Texte source =
Les fuites d’eau, c’est une vraie calamité dans les copropriétés ! Voici une affaire traitée par la Cour d’appel d’Aix-en-Provence le 28 mai 2020 qui reflète bien les problèmes rencontrés entre voisins.
Fuites d’eau provenant d’un appartement supérieur
En un effet, c’est un cas qui résume bien, les problèmes que l’on rencontre le plus souvent entre voisins. D’ailleurs pour vous en exposer les détails, je me suis inspirée d’une très bonne synthèse de Pierre Redoutay. Pour faire simple, des infiltrations d’eau provenant d’un appartement supérieur cause des dégâts à un appartement inférieur. Le sinistre excède les inconvénients normaux de la vie en copropriété. Alors on se demande comment faire cesser le trouble ?
La Cour d’appel cite plusieurs articles du Code Civil. Pour commencer l’article 544 qui confère le droit de jouir de la manière la plus absolue?des choses dont on est propriétaire. Très bien, toutefois, leur usage ne peut s’exercer en contrariété des lois et règlements.
On ne peut en aucun cas causer un dommage excédant les inconvénients normaux du voisinage.
Fuites d’eau et trouble anormale du voisinage
Alors se pose la question de la normalité… Elle doit s’apprécier en fonction des circonstances locales et du niveau de gravité de la situation. Ensuite, la notion de responsabilité intervient. Le dommage est-il causé suite à une faute ou à une négligence ?
En fonction de la réponse, on pourra savoir si l’on peut appliquer les dispositions de l’article 1240 du Code Civil. En effet, celui-ci, oblige le fautif à réparer le dommage causé à autrui.

Consignes =
(1) Les affirmations suivantes concordent-elles avec le texte sur les fuites d’eau ? Répondez par oui ou non à chacune, en citant les mots décisifs du texte.
(a) L’affaire a été traitée par la Cour d’appel d’Aix-en-Provence le 28 mai 2020.
(b) Les infiltrations d’eau proviennent d’un appartement inférieur.
(c) L’article 1240 du Code civil oblige le fautif à réparer le dommage causé à autrui.
(2) Pouvez-vous recopier à l’identique toutes les lignes de la liste botanique ci-dessous, sans reprendre les images ?

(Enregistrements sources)
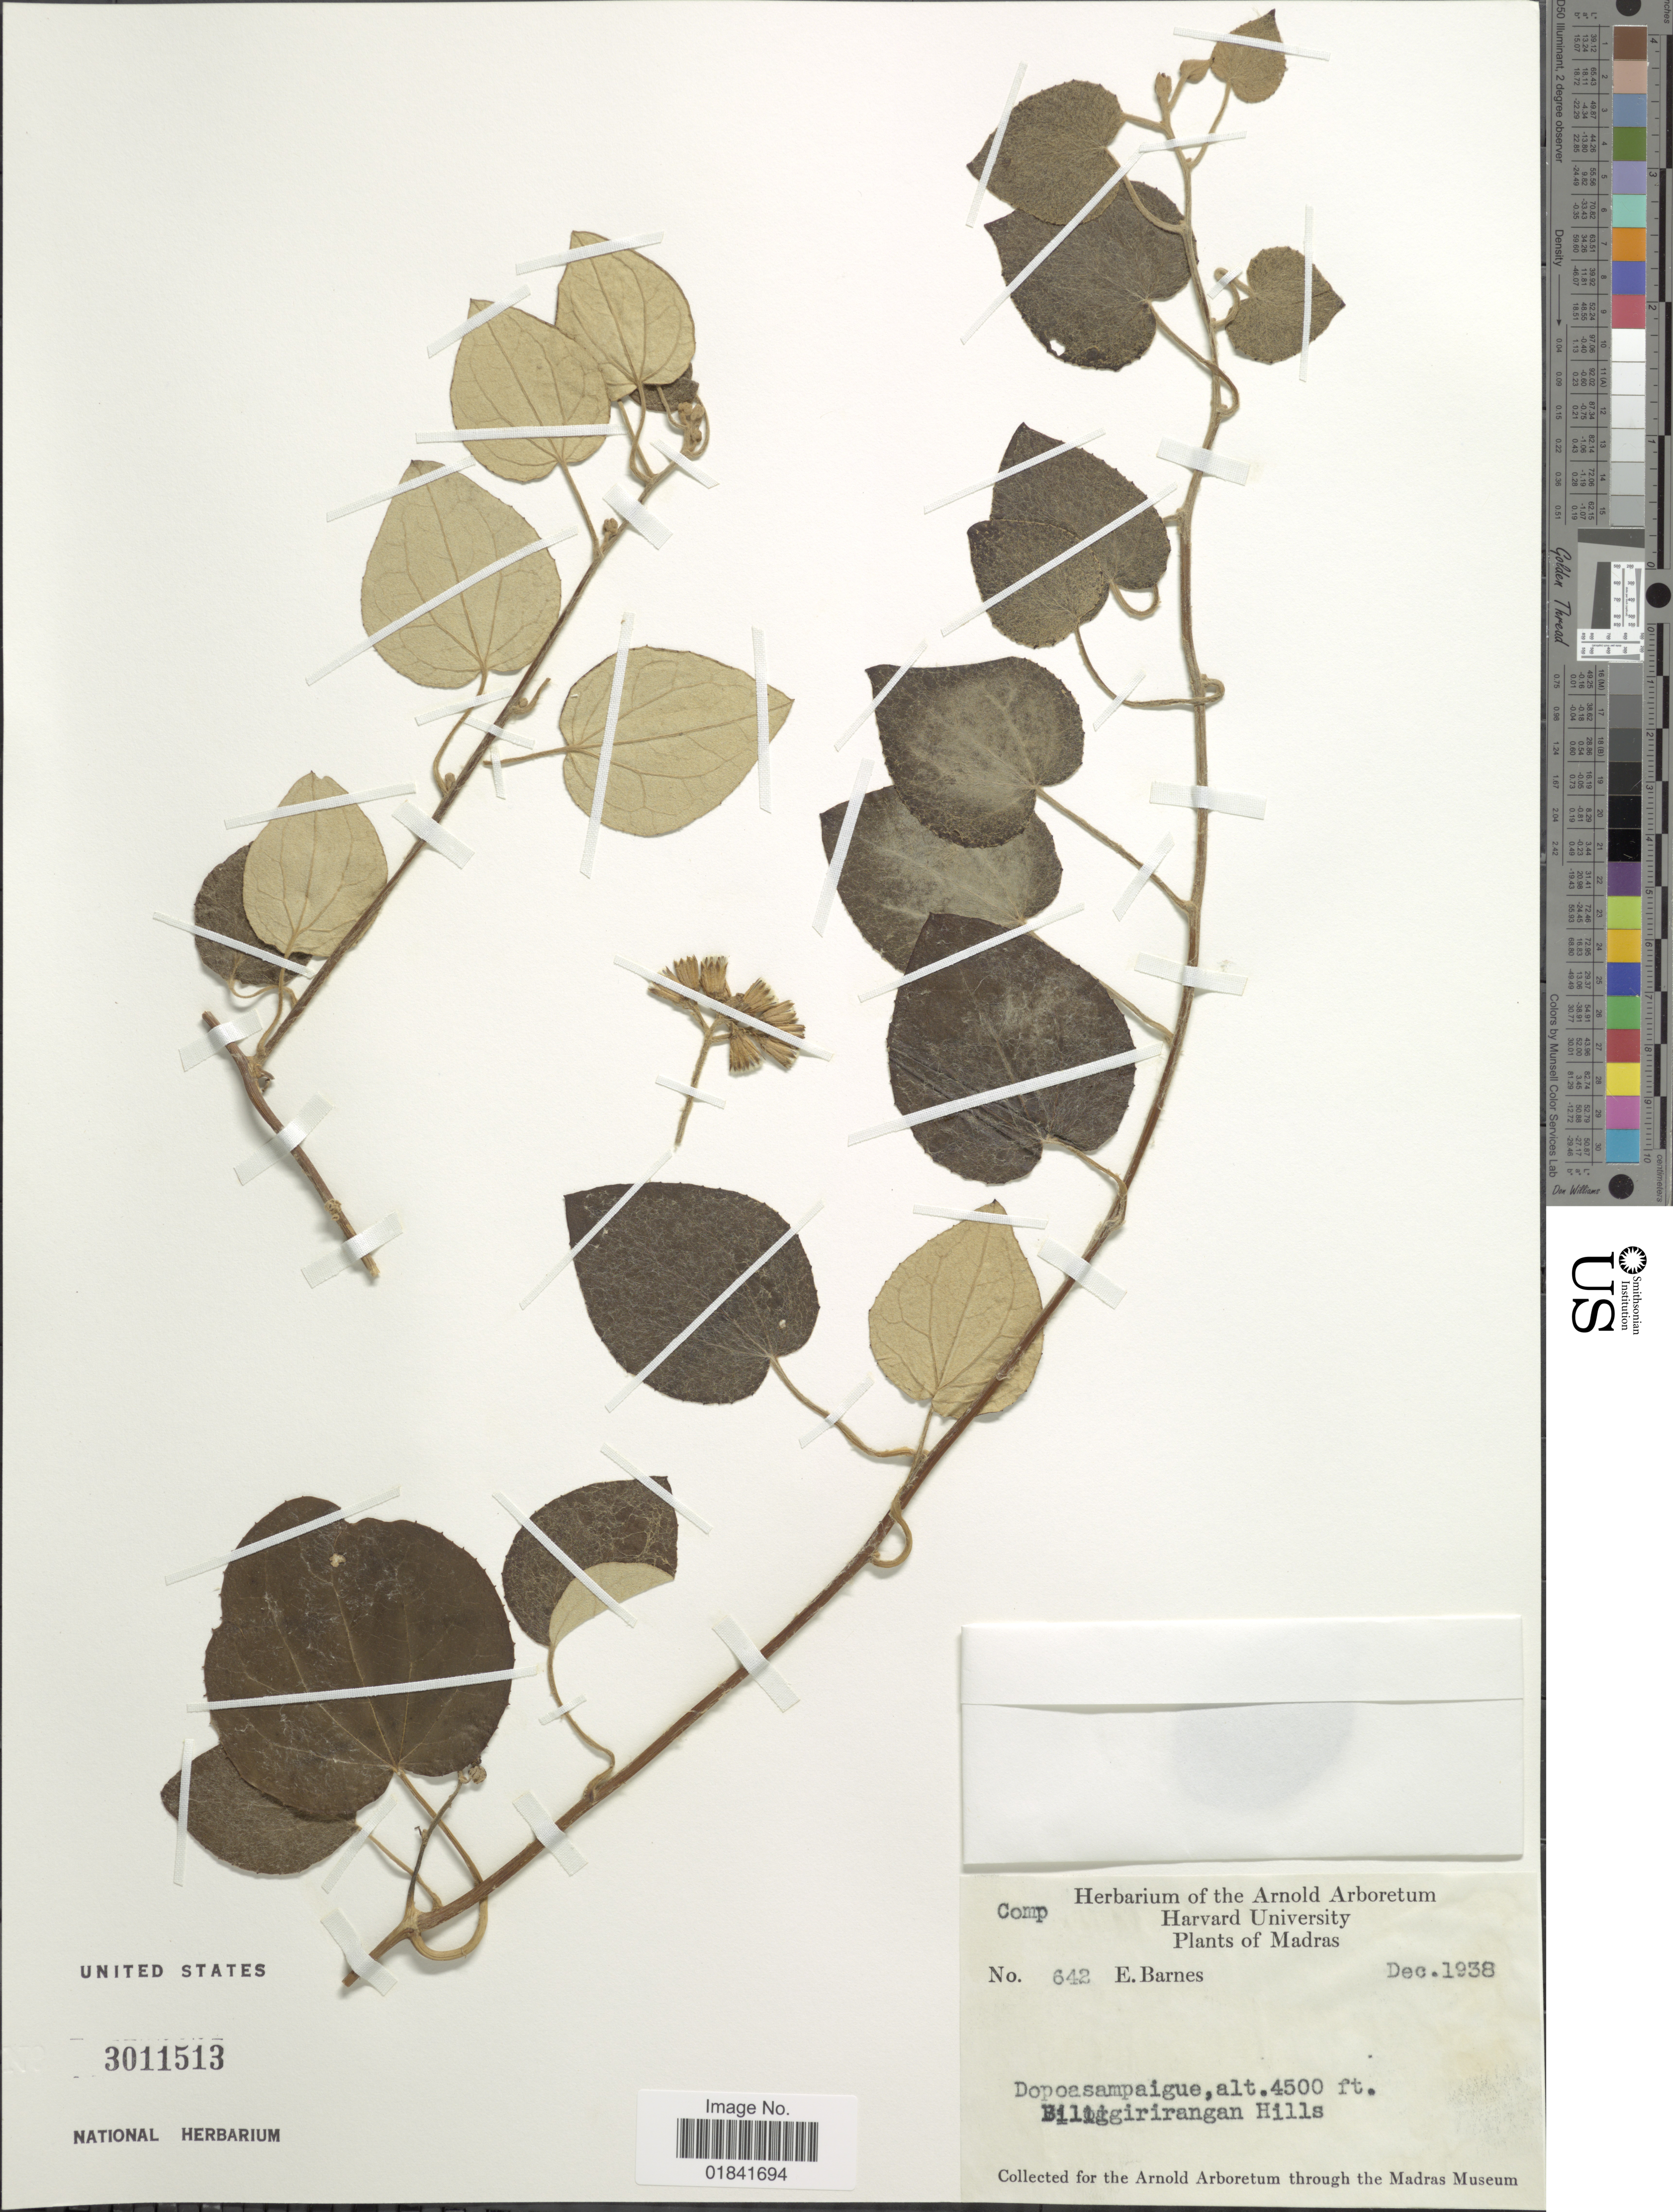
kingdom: Plantae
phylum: Tracheophyta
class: Magnoliopsida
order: Asterales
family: Asteraceae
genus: Senecio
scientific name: Senecio sp.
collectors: E. Barnes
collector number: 642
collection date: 1938-12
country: India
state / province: Karnataka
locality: Madras, Dopoasampaigue, Biligirirangan Hills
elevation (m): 1372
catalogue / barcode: US 3011513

Réponses par consigne =
(1)
(a) Oui : « une affaire traitée par la Cour d’appel d’Aix-en-Provence le 28 mai 2020 ».
(b) Non : « des infiltrations d’eau provenant d’un appartement supérieur cause des dégâts à un appartement inférieur ».
(c) Oui : « oblige le fautif à réparer le dommage causé à autrui ».

(2)
kingdom: Plantae
phylum: Tracheophyta
class: Magnoliopsida
order: Asterales
family: Asteraceae
genus: Senecio
scientific name: Senecio sp.
collectors: E. Barnes
collector number: 642
collection date: 1938-12
country: India
state / province: Karnataka
locality: Madras, Dopoasampaigue, Biligirirangan Hills
elevation (m): 1372
catalogue / barcode: US 3011513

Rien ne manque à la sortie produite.